Detainees at Guantanamo are treated far better than most American prisoners in the US jails and prisons I’ve inspected over the years. The unfounded accusations that are so regularly and cavalierly made about Guantanamo are a slander against the brave men and women of our armed forces, who perform their duties at that facility so professionally and under such duress.
If there’s any scandal at Guantanamo, it is that the detainees are treated too well. Consider what I observed:
* Detainees get three full meals a day with a choice of menu.
* Each detainee receives a Koran and a prayer rug.
* Arrows throughout the facility point toward Mecca.
* Detainees receive full medical treatment – including psychiatric services.
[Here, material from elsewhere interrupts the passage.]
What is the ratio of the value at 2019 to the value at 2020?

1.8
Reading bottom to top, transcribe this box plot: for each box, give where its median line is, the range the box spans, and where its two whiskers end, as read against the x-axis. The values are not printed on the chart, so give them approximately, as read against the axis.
There is one medical personnel for every two detainees.
* Detainees who comply with regulations are allowed out of their cells for 16 to 20 hours a day and participate in various recreational and educational activities including soccer, language training and art classes.
* Noncompliant detainees – including the hardest of the hard core – are allowed out of their cells for four to seven hours a day. (It was particularly galling to observe a vicious terrorist reclining in the sun like a Palm Beach retiree.)
* Detainees have access to live TV, books and two daily Arab newspapers plus USA Today. (I suppose it would be inhumane to subject them to The New York Times.)
* Detainees are allowed to confer to discuss courtroom strategy.
* Guards within the facility are not armed and are regularly subjected to abuse and harassment, including having human feces and urine thrown at them.
These are not just my conclusions. The Defense Department has just finished its review of Guantanamo as ordered by President Obama and determined that conditions comply with the Geneva Conventions: “No prohibited acts were found and conditions are humane.”
We are at war with Islamic terrorism. Gitmo is a major front in that war. Closing Guantanamo could well mean releasing deadly Islamic terrorists overseas or bringing them to American soil. It would be craven surrender to left-wing groups and uninformed, self-righteous world opinion. We must do all we can to convince President Obama to reverse his decision.
Rep. Pete King (R-LI) is the ranking member on the House Homeland Security Committee.